* _REQUIRED ACTION 1_
Duplicate a portion of the essay on banning things word for word, beginning at the words "However, we do" and stopping after the words "idea: child labour.".

* _DOCUMENT EXCERPT_
Such things don't disappear simply by making them illegal

Worstall @ the Weekend I think we'd all agree that we'd like the world to be a better place. And I think most of us would, if it didn't take too much effort, support attempts to make it such a better place.

There's even some more energetic than I who go out there and do in fact make it a better place: and well done them.

However, we do need to, once we've actually decided upon our definition of “better”, work out how to actually effect the change that we desire. And one simple truth that all too many don't quite get is that banning something does not mean the disappearance of that thing.

Prostitution and drugs have continued to be partaken of pretty much whatever the legal structure around them: the incidence might change a bit according to how beheaded the participants become but the existence itself seems to carry on. And now to switch to something that I would guess that most of us consider a bad idea: child labour.

I am of course an entirely heartless bastard because I do occasionally point out that while I'm not in favour of four-year-old kids making bricks, per se, I am in favour of four-year-olds not starving and if the labour reduces the dying, then work on! There could, I agree, be a better solution but the simple banning of something that keeps children alive needs more thought, perhaps.

Collected data records
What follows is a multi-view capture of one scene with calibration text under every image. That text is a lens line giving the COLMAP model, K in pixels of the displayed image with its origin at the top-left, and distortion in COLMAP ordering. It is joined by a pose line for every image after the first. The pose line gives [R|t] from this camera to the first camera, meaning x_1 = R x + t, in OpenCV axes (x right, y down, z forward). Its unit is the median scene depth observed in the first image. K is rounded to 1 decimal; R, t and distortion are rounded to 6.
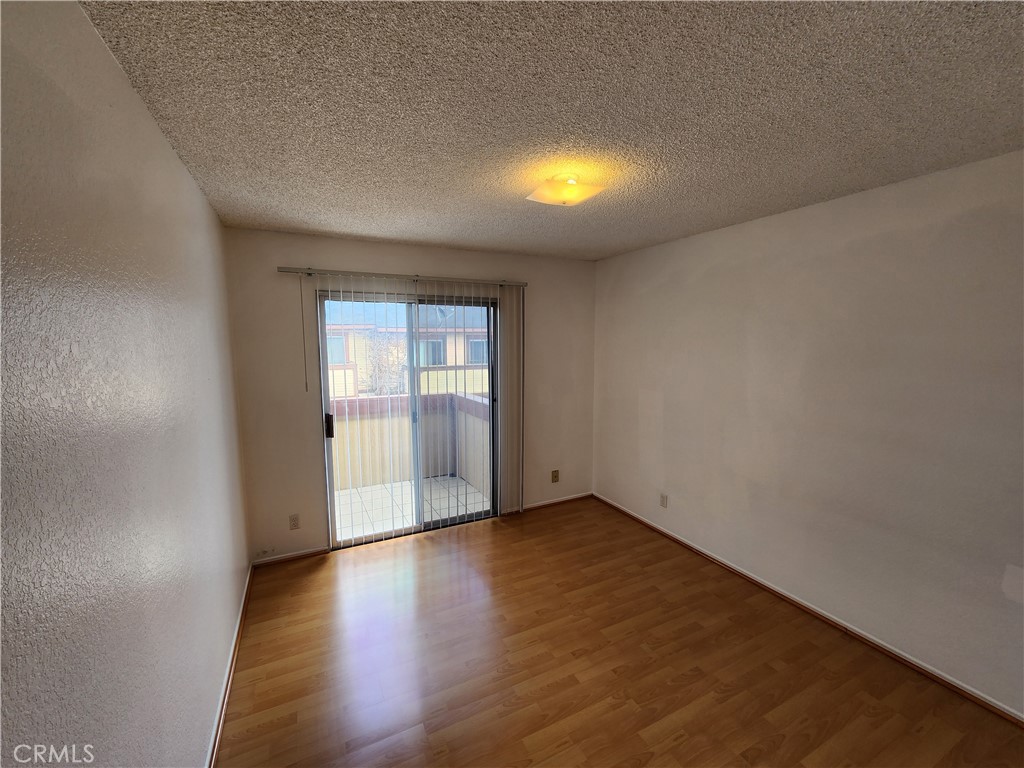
lens RADIAL K [[420.9, 0, 509.4], [0, 420.9, 382.4], [0, 0, 1]] dist [-0.001694, 0.001500]
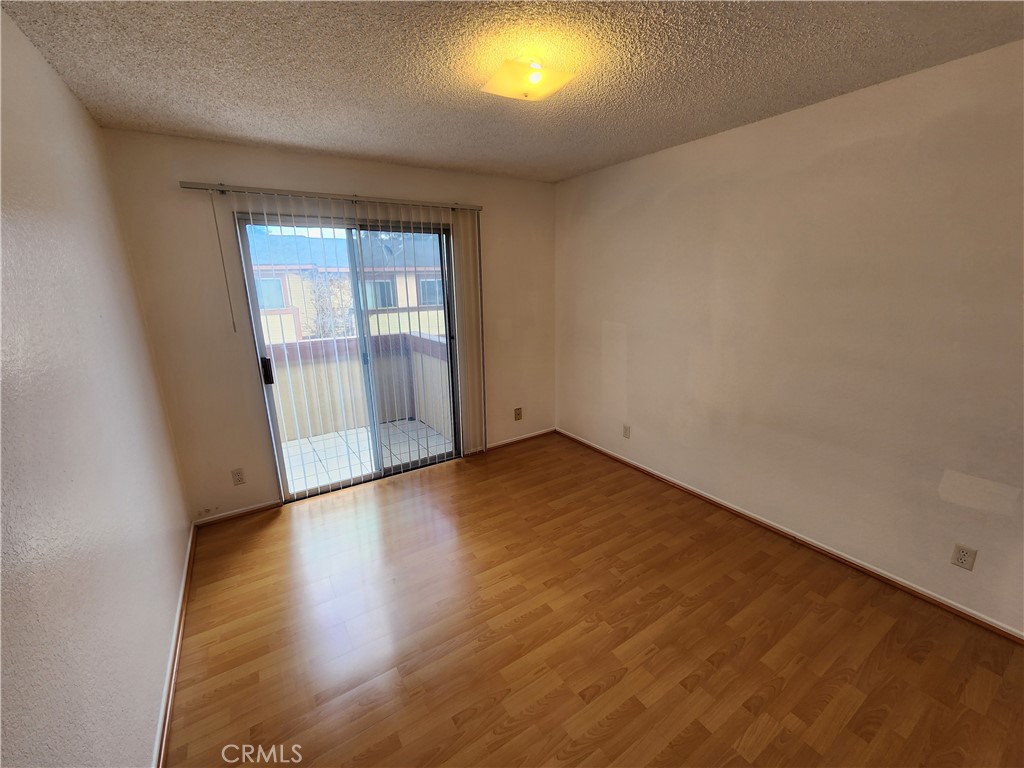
lens RADIAL K [[420.9, 0, 513.1], [0, 420.9, 382.4], [0, 0, 1]] dist [-0.001694, 0.001500]
pose [[0.992891, -0.043362, 0.110846, -0.012705], [0.028064, 0.990309, 0.136020, 0.026213], [-0.115670, -0.131942, 0.984486, 0.073854]]
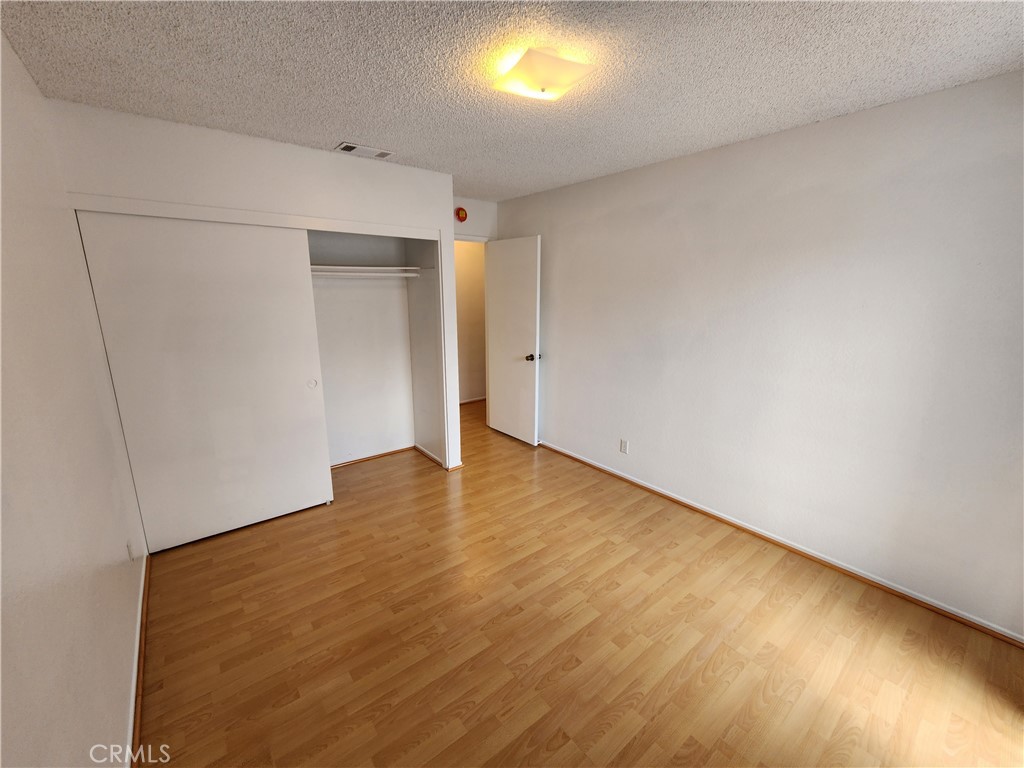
lens RADIAL K [[420.9, 0, 511.3], [0, 420.9, 384.5], [0, 0, 1]] dist [-0.001694, 0.001500]
pose [[-0.976471, 0.051791, -0.209336, 0.304095], [-0.019341, 0.945786, 0.324213, -0.119603], [0.214778, 0.320633, -0.922532, 1.503218]]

* _REQUIRED ACTION 2_
Write down the listing above in full, line for line, and leave out the pictures.

* _EXERCISE OUTPUT 1_
However, we do need to, once we've actually decided upon our definition of “better”, work out how to actually effect the change that we desire. And one simple truth that all too many don't quite get is that banning something does not mean the disappearance of that thing.

Prostitution and drugs have continued to be partaken of pretty much whatever the legal structure around them: the incidence might change a bit according to how beheaded the participants become but the existence itself seems to carry on. And now to switch to something that I would guess that most of us consider a bad idea: child labour.

* _EXERCISE OUTPUT 2_
What follows is a multi-view capture of one scene with calibration text under every image. That text is a lens line giving the COLMAP model, K in pixels of the displayed image with its origin at the top-left, and distortion in COLMAP ordering. It is joined by a pose line for every image after the first. The pose line gives [R|t] from this camera to the first camera, meaning x_1 = R x + t, in OpenCV axes (x right, y down, z forward). Its unit is the median scene depth observed in the first image. K is rounded to 1 decimal; R, t and distortion are rounded to 6.
lens RADIAL K [[420.9, 0, 509.4], [0, 420.9, 382.4], [0, 0, 1]] dist [-0.001694, 0.001500]
lens RADIAL K [[420.9, 0, 513.1], [0, 420.9, 382.4], [0, 0, 1]] dist [-0.001694, 0.001500]
pose [[0.992891, -0.043362, 0.110846, -0.012705], [0.028064, 0.990309, 0.136020, 0.026213], [-0.115670, -0.131942, 0.984486, 0.073854]]
lens RADIAL K [[420.9, 0, 511.3], [0, 420.9, 384.5], [0, 0, 1]] dist [-0.001694, 0.001500]
pose [[-0.976471, 0.051791, -0.209336, 0.304095], [-0.019341, 0.945786, 0.324213, -0.119603], [0.214778, 0.320633, -0.922532, 1.503218]]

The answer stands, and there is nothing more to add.